Multi-agent reasoning systems adopt a "generate-then-transfer" paradigm that forces end-to-end latency to scale linearly with pipeline depth. We introduce StreamMA, a multi-agent reasoning system that streams each reasoning step to downstream agents as soon as it is generated, pipelining adjacent agents and thus reducing latency. Surprisingly, this pipelining also improves effectiveness: because multi-step reasoning quality is non-uniform and early steps are more reliable than later ones, working with these reliable early steps instead of the full chain prevents error-prone late steps from misleading downstream agents. We formalize both advantages with the first closed-form joint analysis of stream, serial, and single protocols, deriving the effectiveness ordering, speedup upper bound, and cost ratio.
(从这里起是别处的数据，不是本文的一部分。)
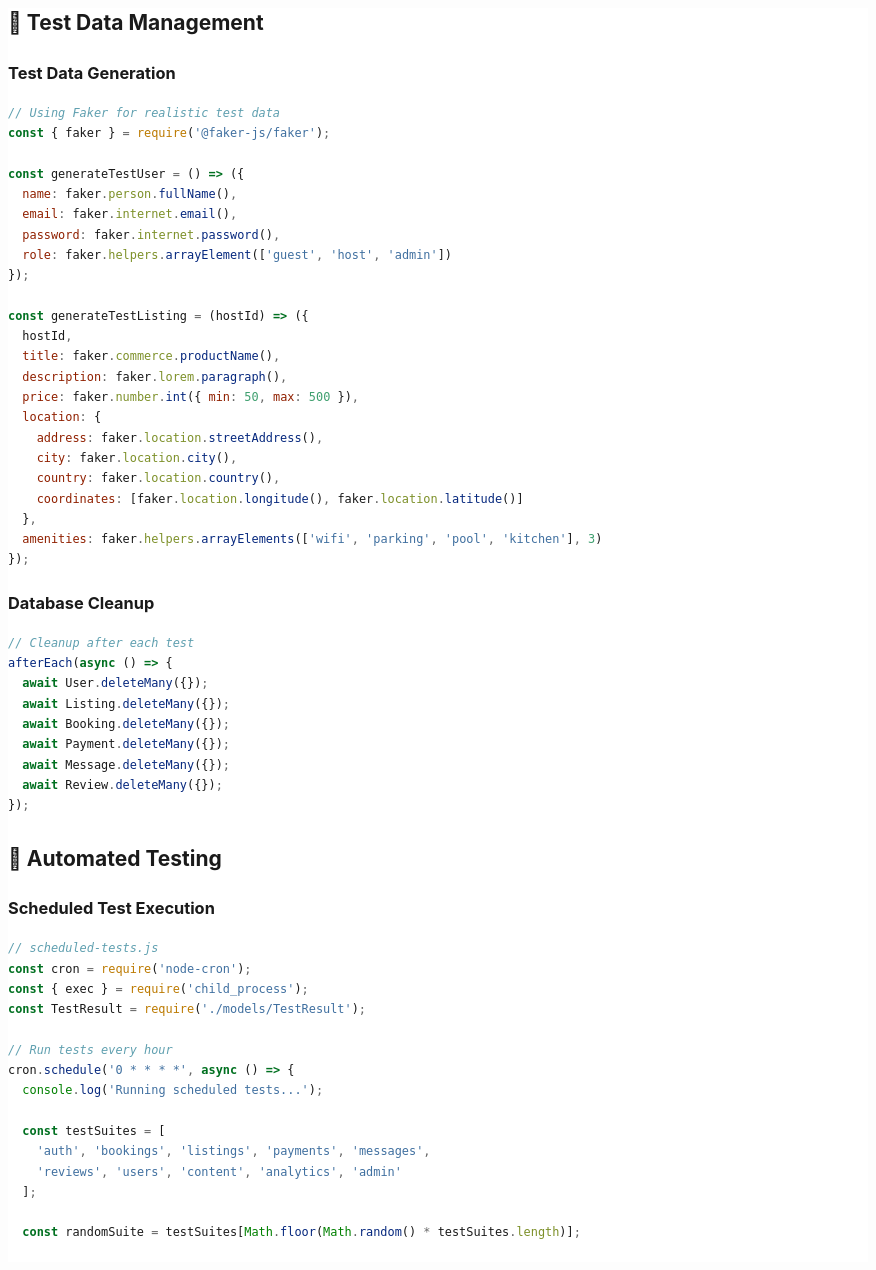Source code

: ## 🧪 Test Data Management

### Test Data Generation
```javascript
// Using Faker for realistic test data
const { faker } = require('@faker-js/faker');

const generateTestUser = () => ({
  name: faker.person.fullName(),
  email: faker.internet.email(),
  password: faker.internet.password(),
  role: faker.helpers.arrayElement(['guest', 'host', 'admin'])
});

const generateTestListing = (hostId) => ({
  hostId,
  title: faker.commerce.productName(),
  description: faker.lorem.paragraph(),
  price: faker.number.int({ min: 50, max: 500 }),
  location: {
    address: faker.location.streetAddress(),
    city: faker.location.city(),
    country: faker.location.country(),
    coordinates: [faker.location.longitude(), faker.location.latitude()]
  },
  amenities: faker.helpers.arrayElements(['wifi', 'parking', 'pool', 'kitchen'], 3)
});
```

### Database Cleanup
```javascript
// Cleanup after each test
afterEach(async () => {
  await User.deleteMany({});
  await Listing.deleteMany({});
  await Booking.deleteMany({});
  await Payment.deleteMany({});
  await Message.deleteMany({});
  await Review.deleteMany({});
});
```

## 🔄 Automated Testing

### Scheduled Test Execution
```javascript
// scheduled-tests.js
const cron = require('node-cron');
const { exec } = require('child_process');
const TestResult = require('./models/TestResult');

// Run tests every hour
cron.schedule('0 * * * *', async () => {
  console.log('Running scheduled tests...');
  
  const testSuites = [
    'auth', 'bookings', 'listings', 'payments', 'messages',
    'reviews', 'users', 'content', 'analytics', 'admin'
  ];
  
  const randomSuite = testSuites[Math.floor(Math.random() * testSuites.length)];
  
```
Across eight reasoning benchmarks spanning mathematics, science, and code, two frontier LLMs (Claude Opus 4.6 and GPT-5.4), and three topologies (Chain, Tree, Graph), StreamMA outperforms both baselines (avg. +7.3 pp, max +22.4 pp on HMMT 2026; Claude Opus 4.6-high). Beyond these contributions, we discover a "step-level scaling law": increasing per-agent steps consistently improves both effectiveness and efficiency, a new scaling dimension orthogonal to and composable with agent-count scaling.